### GIVEN DATA
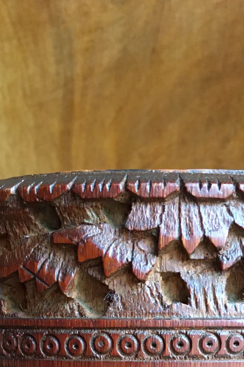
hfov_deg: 17.4
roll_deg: +0.4
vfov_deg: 23.4
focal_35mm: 78
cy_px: 460
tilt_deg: -10.3
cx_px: 184
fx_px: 793
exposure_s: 1/33
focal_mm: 4.15
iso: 200
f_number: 2.2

### WORK INSTRUCTION
Skipping the images, write out the whole listing exactly.

### RESULT OF THE EXERCISE
hfov_deg: 17.4
roll_deg: +0.4
vfov_deg: 23.4
focal_35mm: 78
cy_px: 460
tilt_deg: -10.3
cx_px: 184
fx_px: 793
exposure_s: 1/33
focal_mm: 4.15
iso: 200
f_number: 2.2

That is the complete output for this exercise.